A good rule of thumb is to have the source of truth be the system where the data is originally entered. Alternative ideas with value include putting the data in a system maintained by experts regarding that data (greatest chance of correctness), and putting the data in the system used by your service desk (the SD will have common interactions with the customers).
Especially if you are putting your directory into an existing organization there is an excellent possibility that it won’t fit any of these criteria for being a good source of truth. I’d advise against trying to make it the source of truth. It may grow into that if it becomes a key resource in yur organization, but to begin with leverage the data where it sits.

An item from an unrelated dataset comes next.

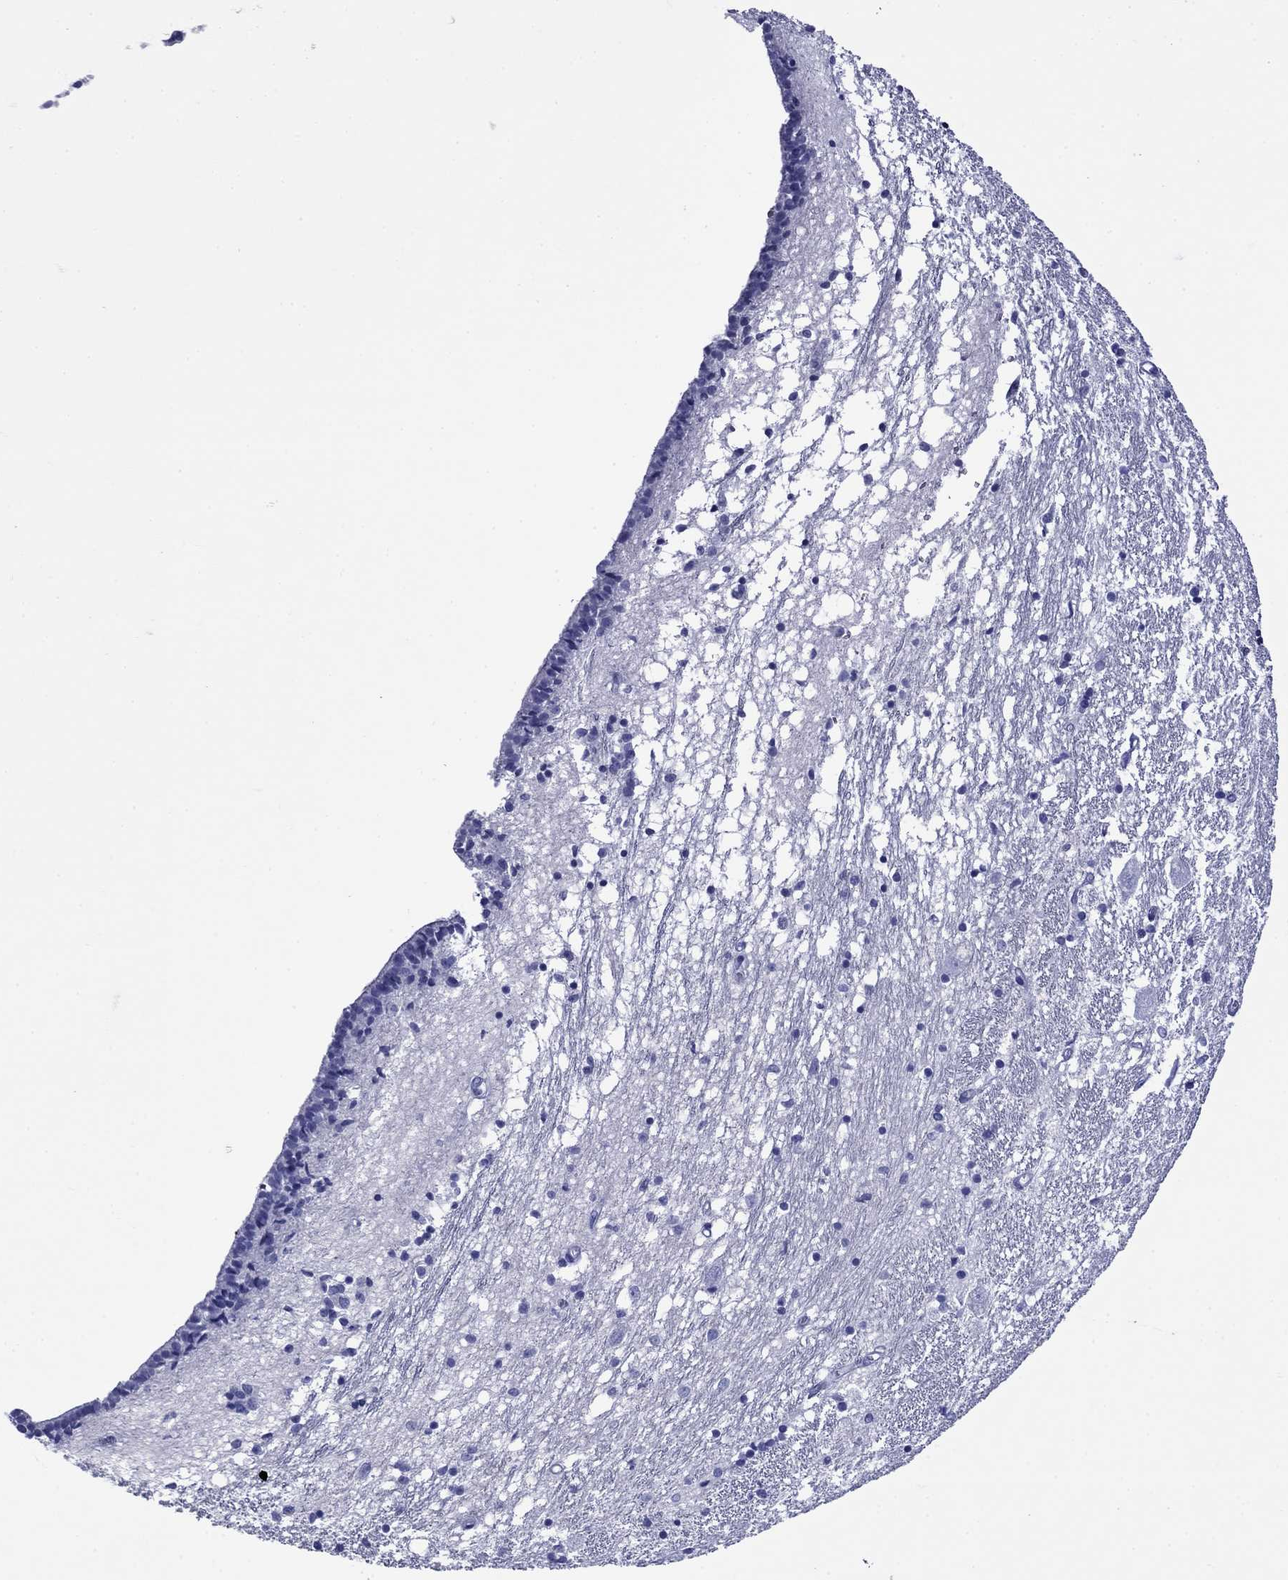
{"staining": {"intensity": "negative", "quantity": "none", "location": "none"}, "tissue": "caudate", "cell_type": "Glial cells", "image_type": "normal", "snomed": [{"axis": "morphology", "description": "Normal tissue, NOS"}, {"axis": "topography", "description": "Lateral ventricle wall"}], "caption": "This is an IHC image of unremarkable human caudate. There is no expression in glial cells.", "gene": "ROM1", "patient": {"sex": "female", "age": 71}}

Two of your primary objectives in deploying the directory are to minimize manual duplication of data and to accumulate all the data that might be needed for authentication and authorization in one location. So for data where you are not the source of truth you need to determine a way to import that data into your directory. For data where you are the source of truth, you will want to distribute that to other systems in your directory.
In fact, you can also distribute data for which you are not the source of truth provided the receiving systems understand the constraints of the data they are getting. If you are going through the effort of making sure you are current with the various sources of truth the other systems can benefit from your centralization of the data. If these other systems will want to modify the data though, you need to be very careful.
Beyond a normal directory, there are two other directory types that might make sense if you are doing data synchoniztion with a variety of sources or truth and feeding data to other systems:
1) Meta-directories – These are directories designed for data synchronization rather than customer access. Generally they will feed another directory. These can be very useful if your sources of truth are complicated. For instance, say for first name data your sources of truth are: HR system for employees, purchasing system for consultants, web registration system for customers, and IT system if the credential is not yet in one of the others and for special credential types.
2) Virtual Directory – Rather than collecting all the data, your directory just says where the source of truth is located and can go look it up on demand. This is the new and recommended best practice in complicated environments, but is still fairly new.
In synchronizing data the most important consideration (there are many others) is deciding on your key field. That is one piece of information that is located in both systems and can be counted on to be the same and to never change. The optimum solution is having MBUNs created for each system you are synchronizing with. An MBUN is a Meaningless But Useful Number. Basically a piece of data created for the sole purpose of being a key field between your two systems.
MBUNs may not be practical though. The foreign system (or even your own) may not be able to generate MBUNs and maintain their uniqueness. If that won’t work you will need to choose a piece of data already in the foreign system. Other than being static and unique it also must be a field that either you or the other system are a source of truth for. Obvious fields might be bad choices – names or credential fields for instance do change over time. SINs and Health Care Numbers might have privacy concerns that prohibit their being used.
Assuming you’ve answered all these questions, you are on your way to choosing your directory technology, performing your initial load and starting to design the processes necessary to maintain the data over time.
I’ve spent some time on criteria that are more unique to IAM concerns, but remember that other considerations are important too. Your fault-tolerance, the access control to the identity data itself and other requirements might drive your choices as much as the ones I have listed.